WASHINGTON (Jurnalislam.com) – Pasukan Kurdi yang didukung AS memenuhi komitmen mereka ke Washington untuk pindah ke timur Sungai Efrat, Komandan Timur Tengah AS, lansir Anadolu Agency Selasa (30/08/2016).
“Sebagian besar Kurdi, pasukan Kurdi yang merupakan bagian dari SDF, berada di sisi timur Sungai Efrat saat ini,” kata komandan CENTCOM Jenderal Angkatan Darat Joseph Votel kepada wartawan di Pentagon, mengacu pada Pasukan Demokratik Suriah pimpinan YPG.
“Mereka telah memenuhi perintah kami,” tambahnya.

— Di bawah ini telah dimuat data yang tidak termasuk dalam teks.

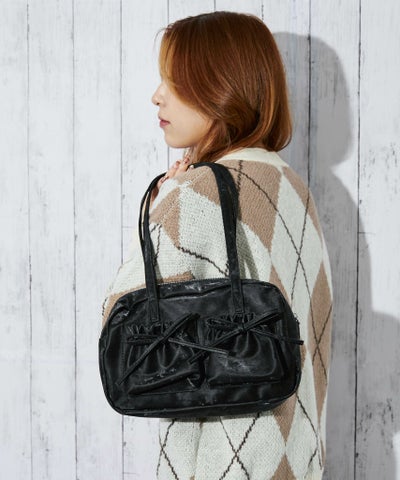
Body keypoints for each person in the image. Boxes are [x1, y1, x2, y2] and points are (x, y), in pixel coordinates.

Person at [101, 11, 333, 480]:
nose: (157, 95)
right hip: (297, 458)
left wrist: (161, 206)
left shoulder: (194, 194)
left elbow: (122, 335)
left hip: (222, 465)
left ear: (220, 87)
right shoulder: (294, 188)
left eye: (175, 81)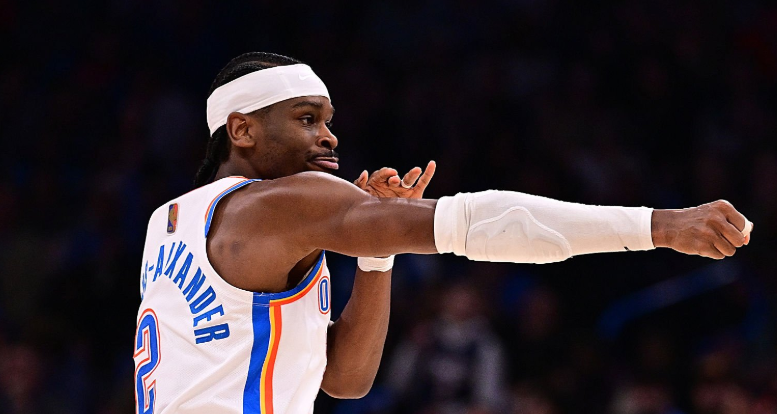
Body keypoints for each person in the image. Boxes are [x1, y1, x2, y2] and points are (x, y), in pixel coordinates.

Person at [133, 52, 753, 414]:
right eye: (306, 119)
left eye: (328, 120)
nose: (330, 136)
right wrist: (658, 225)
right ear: (241, 130)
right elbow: (478, 224)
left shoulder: (168, 223)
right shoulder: (286, 203)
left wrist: (377, 255)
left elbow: (345, 380)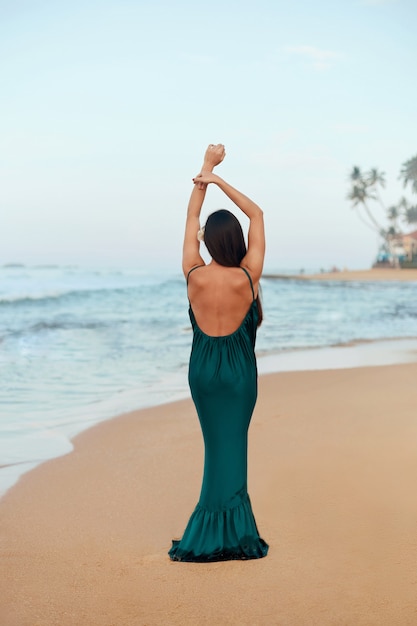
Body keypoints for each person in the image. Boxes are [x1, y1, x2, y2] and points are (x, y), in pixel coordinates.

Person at [168, 144, 268, 562]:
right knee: (234, 445)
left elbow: (191, 218)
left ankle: (213, 530)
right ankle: (233, 534)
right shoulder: (249, 275)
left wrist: (205, 170)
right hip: (240, 374)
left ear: (206, 239)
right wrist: (220, 180)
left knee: (215, 446)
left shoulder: (193, 273)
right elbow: (257, 214)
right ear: (237, 241)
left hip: (204, 373)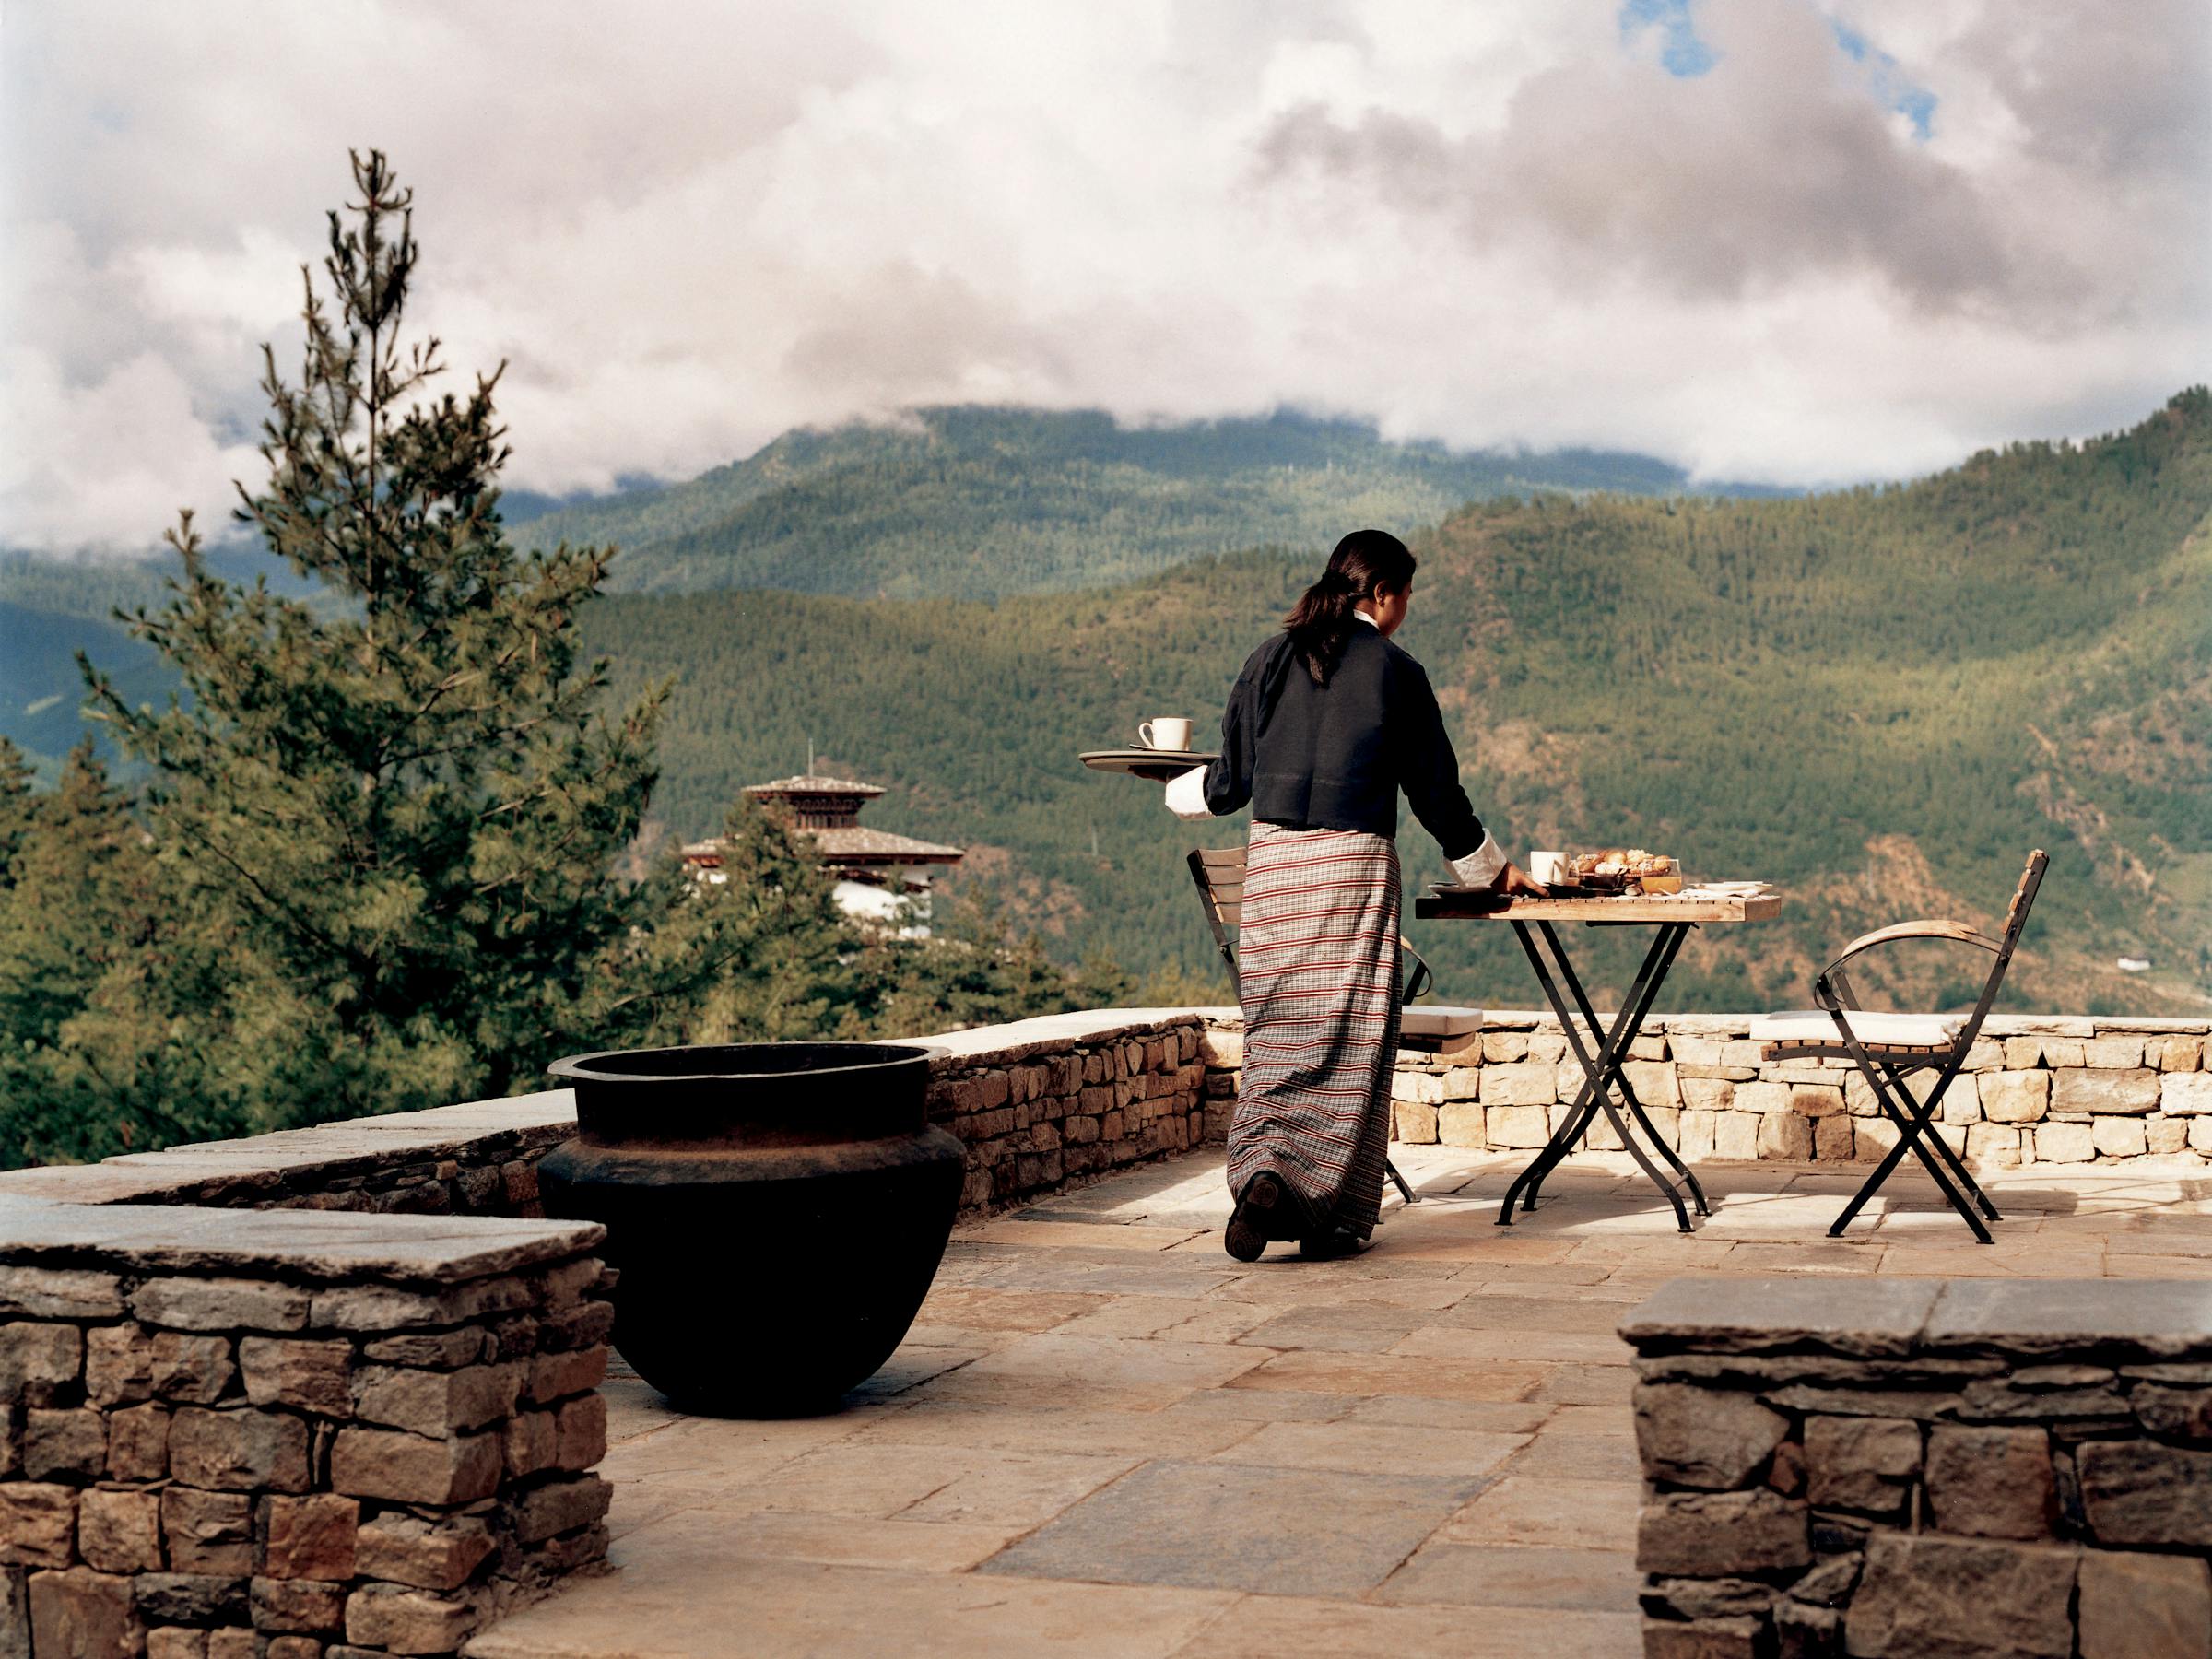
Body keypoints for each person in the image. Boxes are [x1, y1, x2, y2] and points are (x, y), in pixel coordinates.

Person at [1165, 529, 1544, 1261]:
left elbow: (1229, 784)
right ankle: (1327, 1214)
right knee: (1348, 1038)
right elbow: (1439, 797)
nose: (1405, 610)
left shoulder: (1269, 658)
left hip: (1274, 866)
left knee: (1278, 1030)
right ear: (1382, 595)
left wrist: (1174, 791)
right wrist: (1493, 871)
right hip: (1353, 869)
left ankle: (1265, 1174)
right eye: (1405, 596)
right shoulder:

Komentar tersebut muncul saat Turki meneruskan operasi militer “Perisai Efrat” di Suriah. Operasi Perisai Efrat dimulai awal 24 Agustus dengan tujuan membersihkan perbatasan selatan Turki dari kelompok ektremis dan meningkatkan keamanan perbatasan Turki.
Turki memandang YPG sebagai afiliasi di Suriah dari kelompok teror PKK dan telah menargetkan SDF dukungan AS di Jarabulus, Suriah selatan.
Walaupun AS juga telah menunjuk PKK sebagai organisasi teroris, mereka tidak memiliki penilaian yang sama dengan Turki terhadap milisi YPG dan sangat bergantung pada YPG untuk pertempuran di Suriah.
AS telah mendesak Turki untuk menahan diri menargetkan YPG sekutu Washington.
Votel mengatakan AS “sangat mendukung” operasi Turki di sepanjang perbatasan, menyebut bahwa operasi tersebut “sangat penting dan mengucapkan selamat datang”, serta menambahkan bahwa “pertikaian” di antara mitra koalisi sangatlah “tidak membantu.
Sebuah serangan udara rezim Nushairyah Suriah pada pertengahan Agustus di dekat pasukan AS di Hasakah memaksa Washington mengirim jet tempur untuk pertahanan mereka, dan memperingatkan Rusia dan rezim Suriah bahwa mereka akan mengambil “tindakan apapun yang diperlukan.”